Write out these lines again with "common name" replaced by "vernacular name" everywhere it occurs, changing nothing else. Leave the pictures out of your answer.

__GIVEN DATA__:
━━━━━━━━

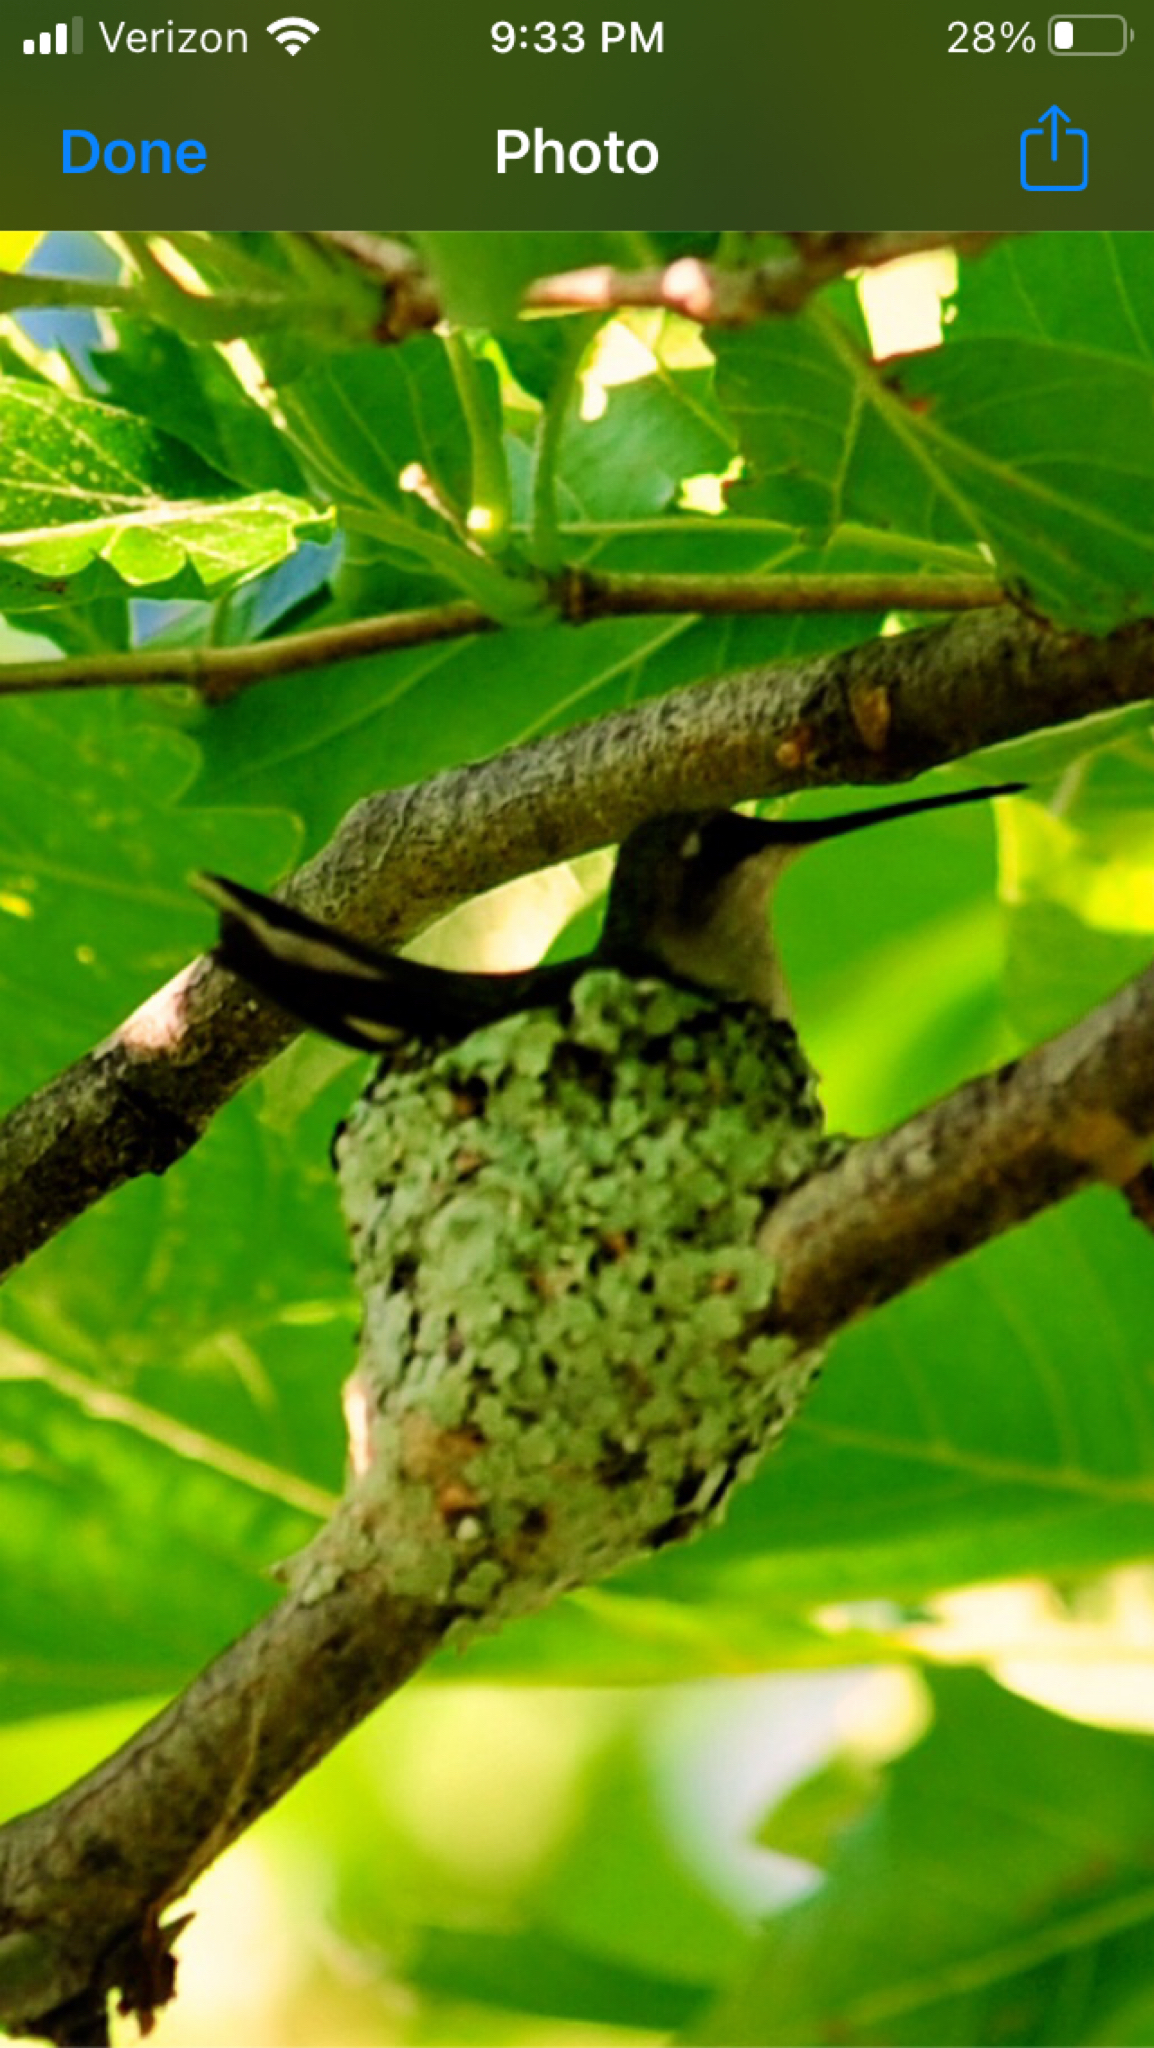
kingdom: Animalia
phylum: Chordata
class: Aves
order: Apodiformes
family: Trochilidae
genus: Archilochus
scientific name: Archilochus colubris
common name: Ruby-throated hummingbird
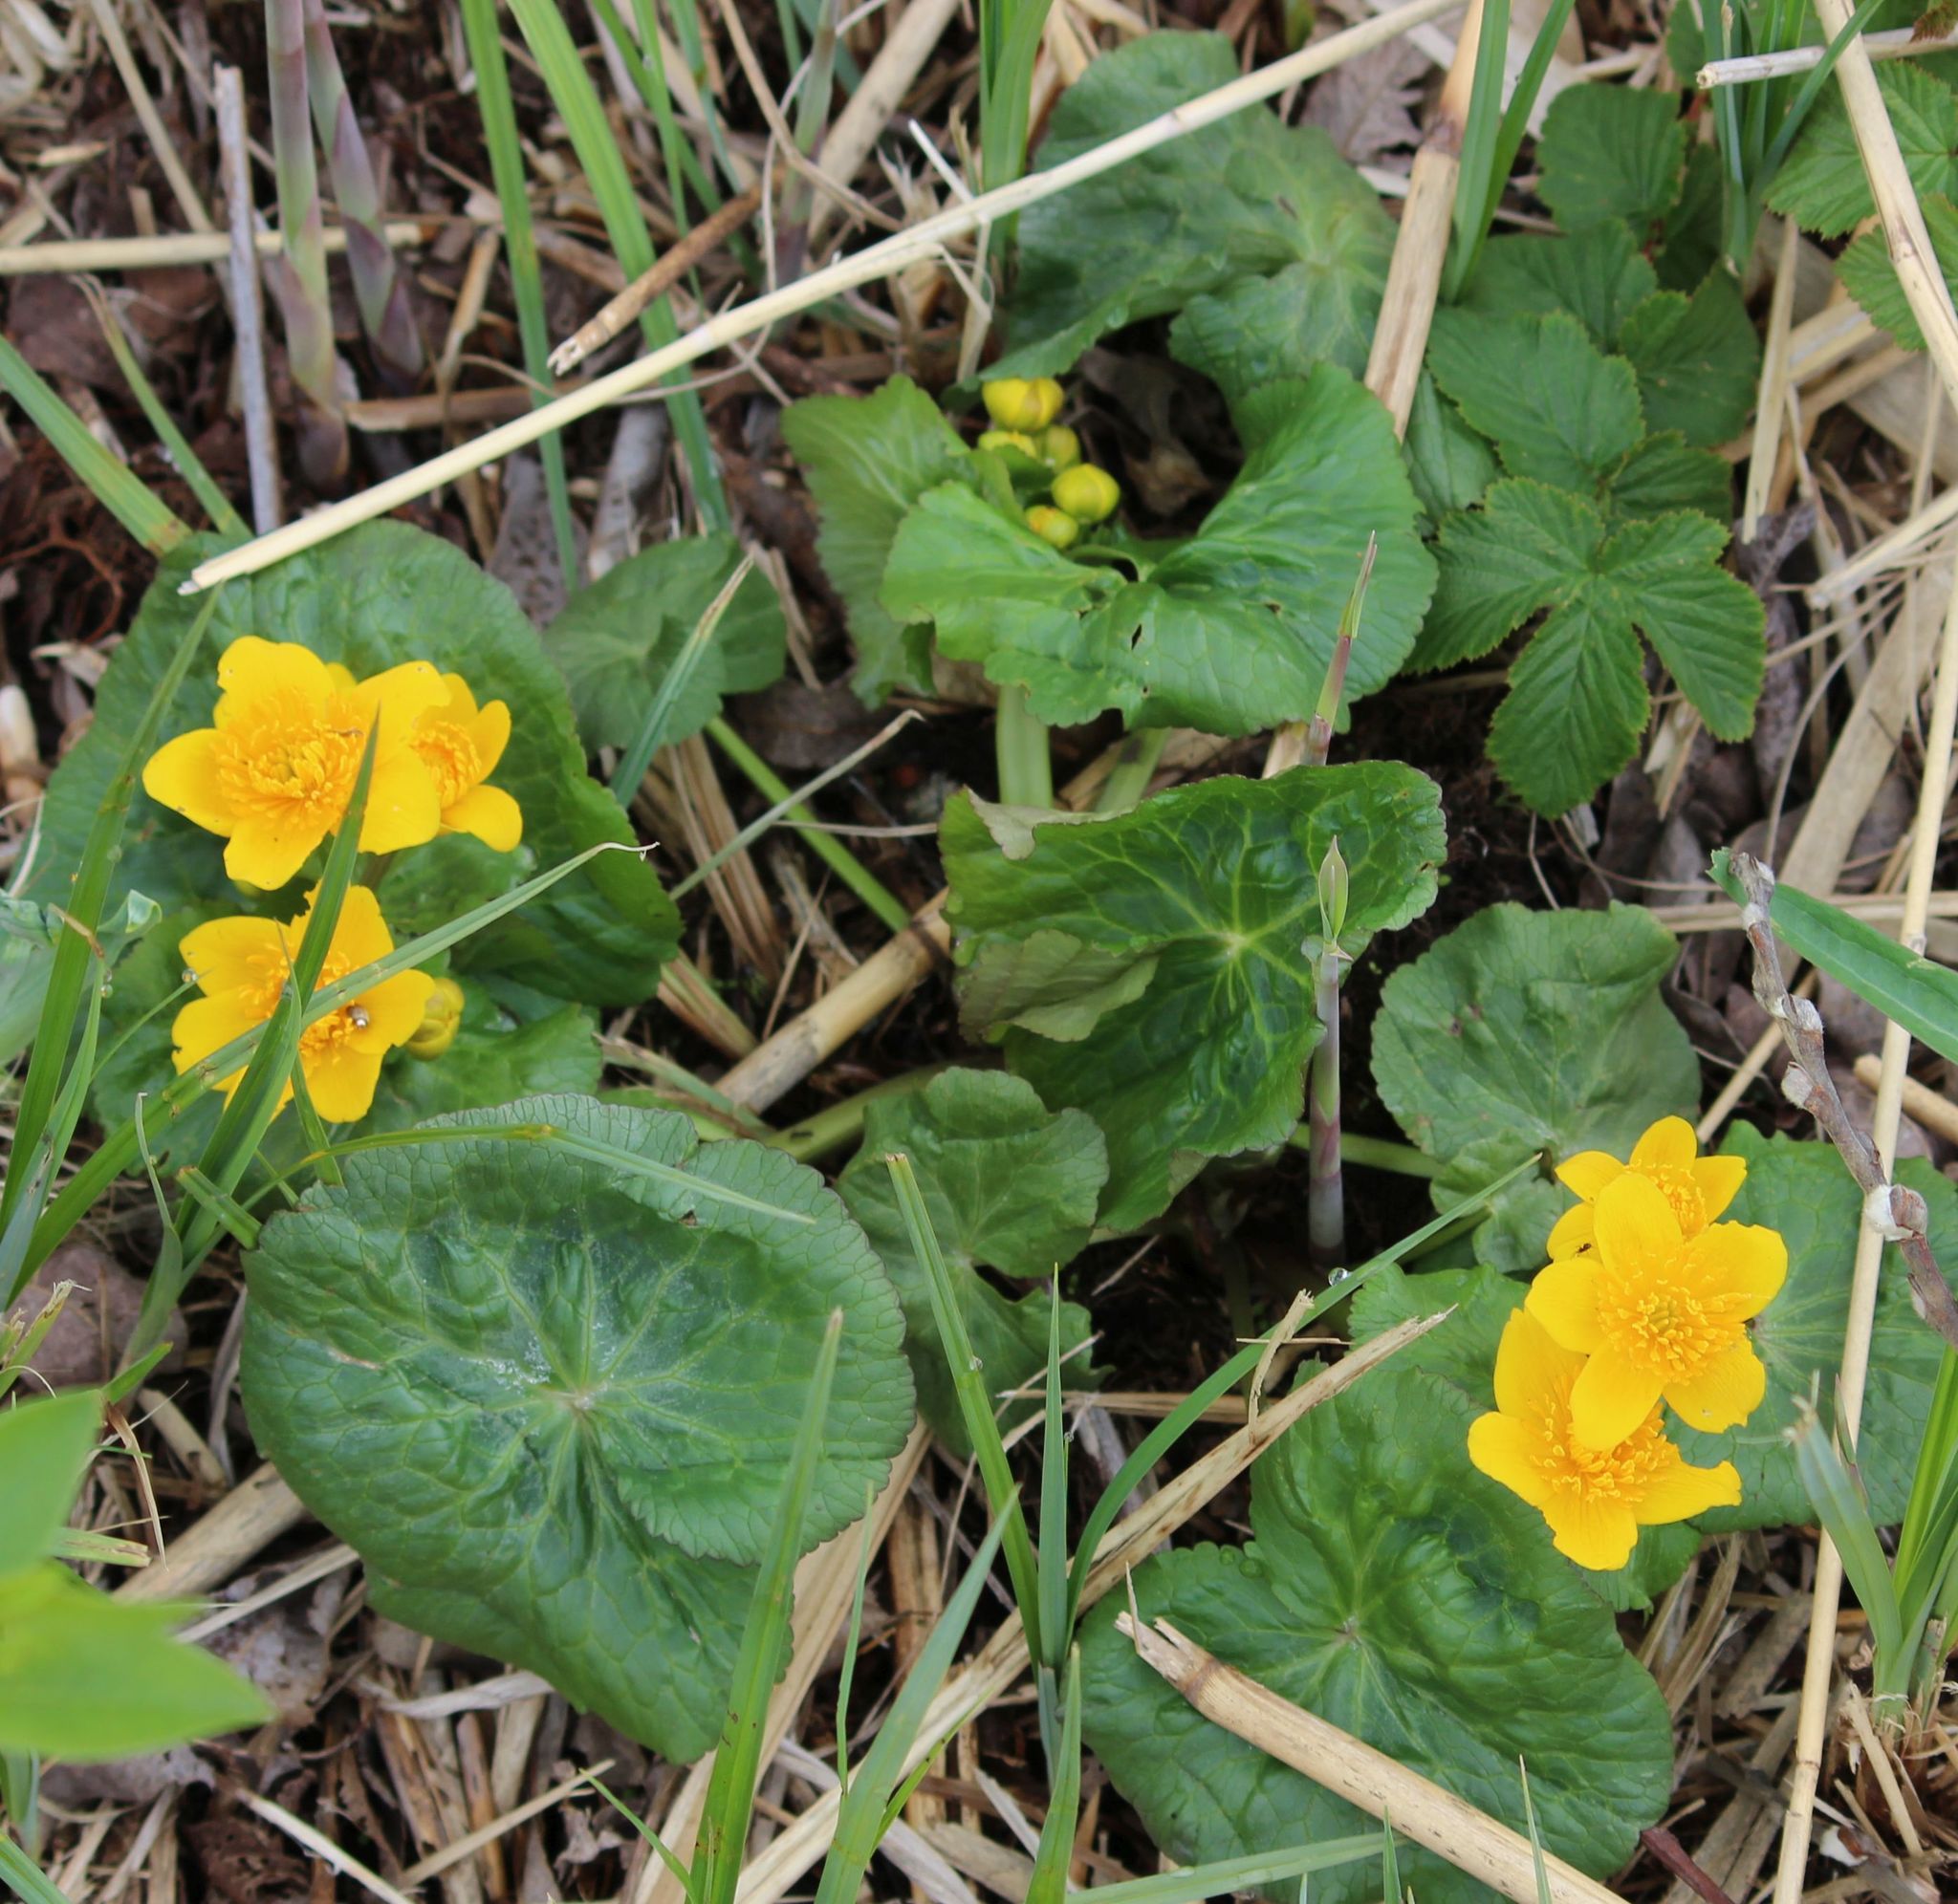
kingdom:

━━━━━━━━

__THE SOLUTION__:
kingdom: Animalia
phylum: Chordata
class: Aves
order: Apodiformes
family: Trochilidae
genus: Archilochus
scientific name: Archilochus colubris
vernacular name: Ruby-throated hummingbird
kingdom:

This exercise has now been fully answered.